Try it -
Copy each line of the data below, character for character.

Exercise data -
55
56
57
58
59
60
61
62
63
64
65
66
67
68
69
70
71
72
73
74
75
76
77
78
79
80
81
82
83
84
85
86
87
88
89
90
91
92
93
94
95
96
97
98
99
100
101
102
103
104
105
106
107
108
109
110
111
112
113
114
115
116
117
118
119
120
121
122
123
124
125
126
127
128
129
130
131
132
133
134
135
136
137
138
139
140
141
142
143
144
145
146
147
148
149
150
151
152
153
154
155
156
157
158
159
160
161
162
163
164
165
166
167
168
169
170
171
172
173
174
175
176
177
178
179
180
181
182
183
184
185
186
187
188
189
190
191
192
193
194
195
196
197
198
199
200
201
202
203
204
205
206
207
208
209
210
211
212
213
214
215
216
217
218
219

The completed task -
55
56
57
58
59
60
61
62
63
64
65
66
67
68
69
70
71
72
73
74
75
76
77
78
79
80
81
82
83
84
85
86
87
88
89
90
91
92
93
94
95
96
97
98
99
100
101
102
103
104
105
106
107
108
109
110
111
112
113
114
115
116
117
118
119
120
121
122
123
124
125
126
127
128
129
130
131
132
133
134
135
136
137
138
139
140
141
142
143
144
145
146
147
148
149
150
151
152
153
154
155
156
157
158
159
160
161
162
163
164
165
166
167
168
169
170
171
172
173
174
175
176
177
178
179
180
181
182
183
184
185
186
187
188
189
190
191
192
193
194
195
196
197
198
199
200
201
202
203
204
205
206
207
208
209
210
211
212
213
214
215
216
217
218
219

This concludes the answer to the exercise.